Chart comprehension data:
◇ ◇ ◇ ◇ ◇

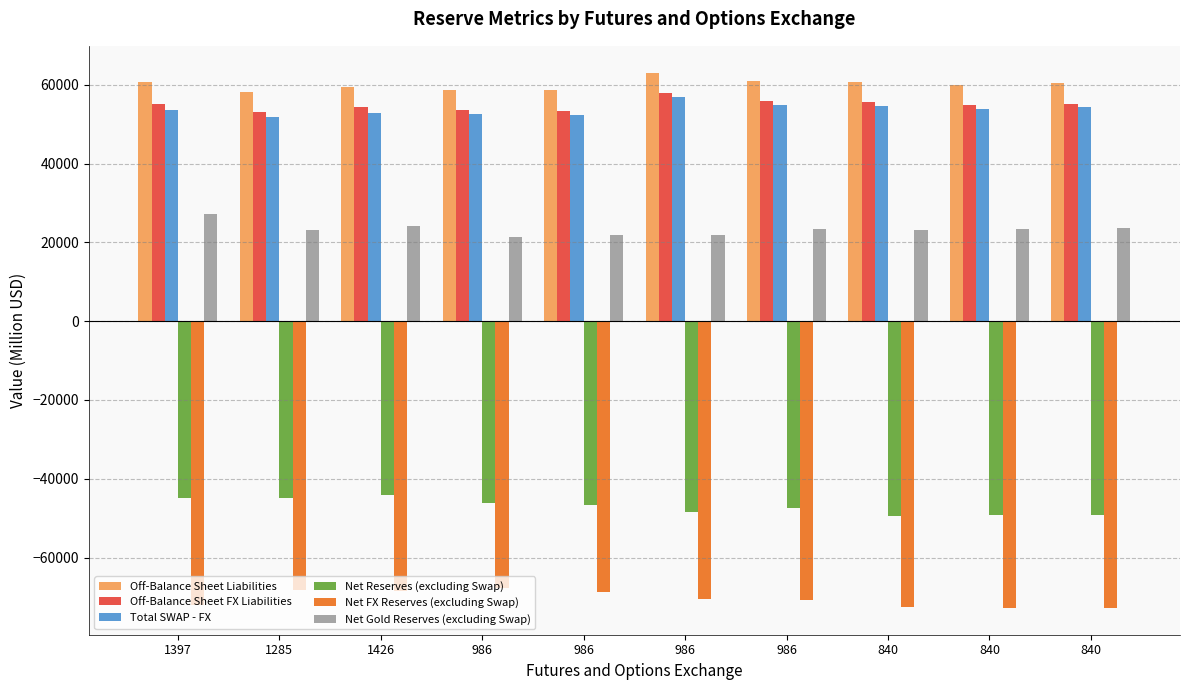

Where does the Off-Balance Sheet FX Liabilities series first go above 55099?

986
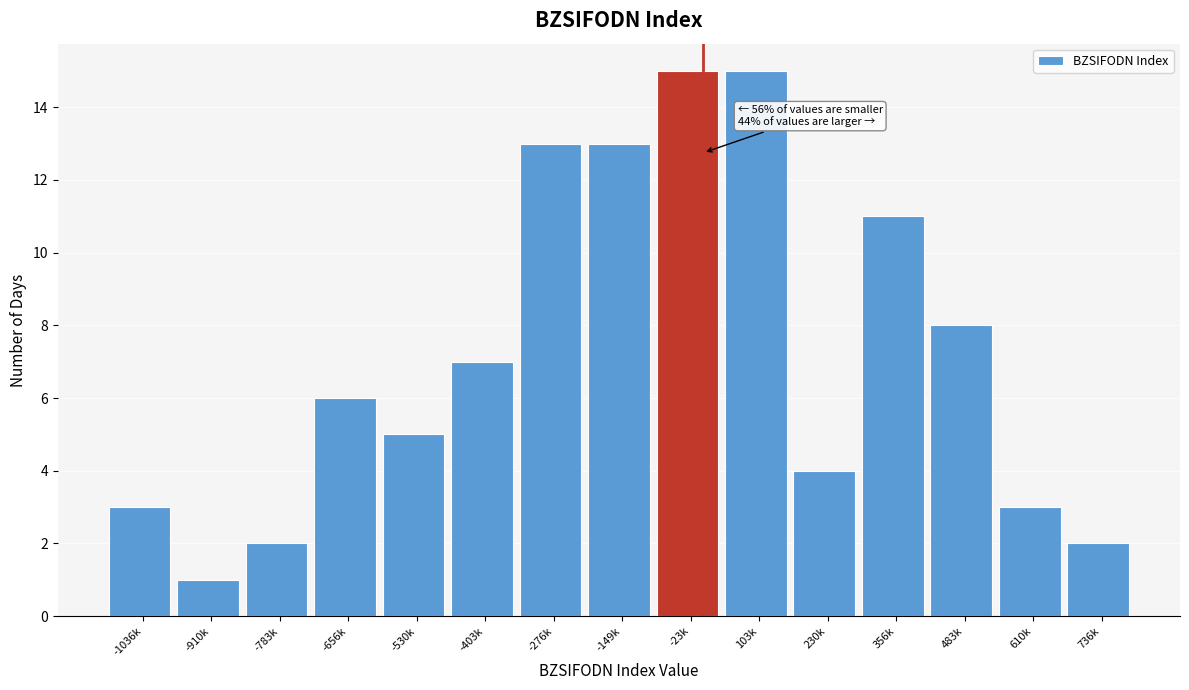

Reading left to right, extract all data points from this chart.

3	1	2	6	5	7	13	13	15	15	4	11	8	3	2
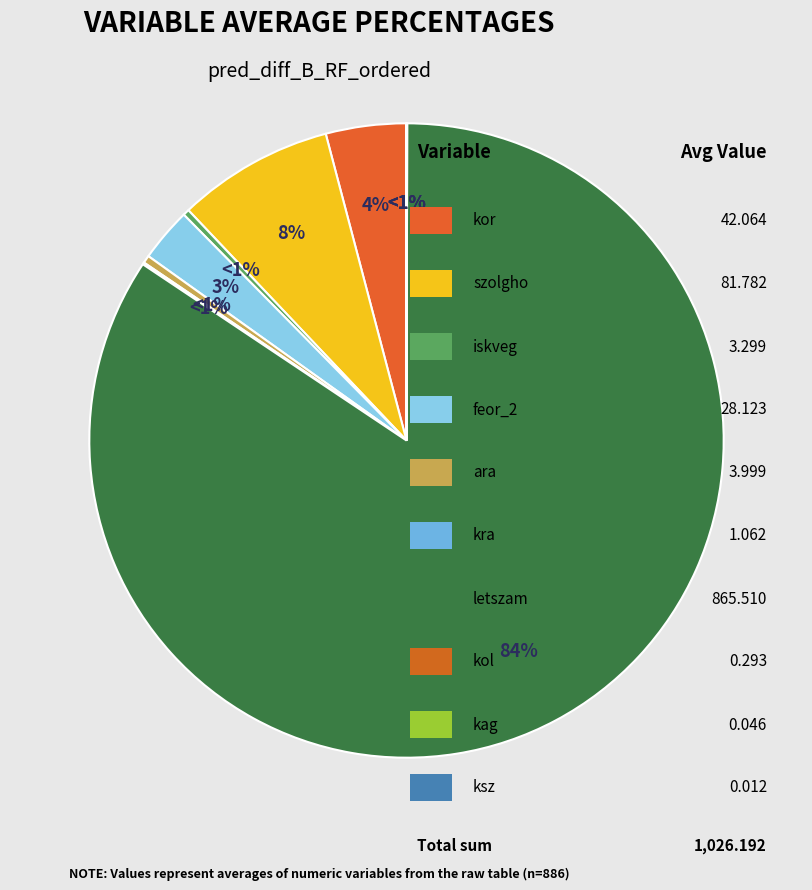

True or false: feor_2 accounts for 17% of the total.

False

◇ ◇ ◇ ◇ ◇

§ **Exercise brief**: Locate every line in the data above that contains the word "right", and copy each of those lines.

§ **Exercise solution**:
Reading left to right, extract all data points from this chart.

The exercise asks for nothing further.